Maloney P L, Welch T B, Doku H C
Tufts University School of Dental Medicine, Boston, Mass.
Oral Surg Oral Med Oral Pathol. 1990 May;69(5):533-8. doi: 10.1016/0030-4220(90)90229-l.
A technique for augmentation of the severely atrophic edentulous maxilla is presented. This technique combines the mobilization of the available soft tissue of the labial vestibule with a subperiosteal reflection and "filleting" of the redundant crestal soft tissue to create ample space to accommodate the insertion of the desired amount of hydroxylapatite.

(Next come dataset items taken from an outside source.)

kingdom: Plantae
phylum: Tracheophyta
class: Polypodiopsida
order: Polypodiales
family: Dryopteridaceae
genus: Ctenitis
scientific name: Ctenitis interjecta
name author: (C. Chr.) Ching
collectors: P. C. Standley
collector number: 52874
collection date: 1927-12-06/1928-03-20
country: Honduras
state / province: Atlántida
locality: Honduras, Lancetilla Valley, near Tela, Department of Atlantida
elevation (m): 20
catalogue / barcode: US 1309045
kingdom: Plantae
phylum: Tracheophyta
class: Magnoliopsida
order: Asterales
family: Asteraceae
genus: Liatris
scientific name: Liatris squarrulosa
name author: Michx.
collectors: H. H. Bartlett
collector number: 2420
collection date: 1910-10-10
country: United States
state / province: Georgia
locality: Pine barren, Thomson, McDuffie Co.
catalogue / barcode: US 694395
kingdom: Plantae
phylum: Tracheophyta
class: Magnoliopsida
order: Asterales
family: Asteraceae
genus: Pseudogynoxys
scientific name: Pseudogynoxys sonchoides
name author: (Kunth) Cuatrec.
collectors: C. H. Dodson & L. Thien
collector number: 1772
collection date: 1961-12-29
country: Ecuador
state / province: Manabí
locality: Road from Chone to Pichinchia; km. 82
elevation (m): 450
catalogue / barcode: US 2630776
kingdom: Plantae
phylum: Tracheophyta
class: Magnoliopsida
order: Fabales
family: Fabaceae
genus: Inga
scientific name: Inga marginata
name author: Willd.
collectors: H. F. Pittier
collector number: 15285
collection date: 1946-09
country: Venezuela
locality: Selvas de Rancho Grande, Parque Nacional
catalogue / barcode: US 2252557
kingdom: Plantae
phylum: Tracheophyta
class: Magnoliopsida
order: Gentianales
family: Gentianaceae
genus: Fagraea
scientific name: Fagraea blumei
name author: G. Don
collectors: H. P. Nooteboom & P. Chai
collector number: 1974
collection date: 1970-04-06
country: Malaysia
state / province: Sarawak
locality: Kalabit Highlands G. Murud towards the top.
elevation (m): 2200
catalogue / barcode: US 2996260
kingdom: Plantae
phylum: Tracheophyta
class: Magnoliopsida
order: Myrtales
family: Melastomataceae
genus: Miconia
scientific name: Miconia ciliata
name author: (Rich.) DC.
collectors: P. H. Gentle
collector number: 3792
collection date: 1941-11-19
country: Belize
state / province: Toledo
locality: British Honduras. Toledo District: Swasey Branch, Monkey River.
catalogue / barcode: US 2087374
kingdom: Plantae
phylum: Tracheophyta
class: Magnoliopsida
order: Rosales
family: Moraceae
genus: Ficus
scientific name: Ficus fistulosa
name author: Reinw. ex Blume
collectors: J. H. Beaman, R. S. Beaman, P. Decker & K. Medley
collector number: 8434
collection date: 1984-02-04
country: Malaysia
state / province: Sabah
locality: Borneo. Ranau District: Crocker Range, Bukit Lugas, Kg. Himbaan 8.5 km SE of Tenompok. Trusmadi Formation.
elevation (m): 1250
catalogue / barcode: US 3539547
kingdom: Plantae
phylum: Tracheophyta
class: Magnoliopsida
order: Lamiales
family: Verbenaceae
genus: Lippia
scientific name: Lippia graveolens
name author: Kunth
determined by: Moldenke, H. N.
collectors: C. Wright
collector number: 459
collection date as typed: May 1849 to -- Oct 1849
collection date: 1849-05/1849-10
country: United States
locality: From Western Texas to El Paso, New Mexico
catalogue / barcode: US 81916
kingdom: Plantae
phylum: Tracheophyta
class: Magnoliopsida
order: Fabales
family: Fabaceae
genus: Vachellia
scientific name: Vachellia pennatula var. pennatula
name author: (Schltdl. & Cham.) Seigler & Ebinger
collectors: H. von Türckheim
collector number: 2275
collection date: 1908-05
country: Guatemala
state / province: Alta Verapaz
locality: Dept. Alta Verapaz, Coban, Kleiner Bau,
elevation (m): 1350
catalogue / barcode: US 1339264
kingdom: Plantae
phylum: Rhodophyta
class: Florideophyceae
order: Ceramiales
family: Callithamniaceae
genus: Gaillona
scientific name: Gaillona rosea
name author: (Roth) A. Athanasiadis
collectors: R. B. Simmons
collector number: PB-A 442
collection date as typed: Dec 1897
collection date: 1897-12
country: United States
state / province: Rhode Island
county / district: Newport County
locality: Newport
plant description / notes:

The surgical development of a distinct labial periosteal flap by both a subperiosteal and supraperiosteal dissection allows a two-layered lapped closure of the mucosal and periosteal flaps. Fourteen patients were treated with this technique and have been observed for period of 8 to 40 months. Arch form was dramatically improved in all cases. Observation of panoramic radiographs disclosed an average initial increase in ridge height of 11.8 mm in the midline and 7.6 mm in the first premolar regions. During the first 6 months, consolidation of the ridge occurred, but the diminution in ridge height never exceeded 15%.
本文介绍了一种用于严重萎缩无牙上颌骨增量的技术。该技术将唇侧前庭可用软组织的松动与骨膜下翻瓣及多余嵴顶软组织的“切除”相结合,以创造足够的空间来容纳所需量的羟基磷灰石植入。通过骨膜下和骨膜上剥离形成独特的唇侧骨膜瓣,可实现黏膜瓣和骨膜瓣的两层重叠缝合。14例患者接受了该技术治疗,并进行了8至40个月的观察。所有病例的牙弓形态均得到显著改善。全景X线片观察显示,中线处牙槽嵴高度平均初始增加11.8mm,第一前磨牙区增加7.6mm。在最初的6个月内,牙槽嵴发生巩固,但牙槽嵴高度的减小从未超过15%。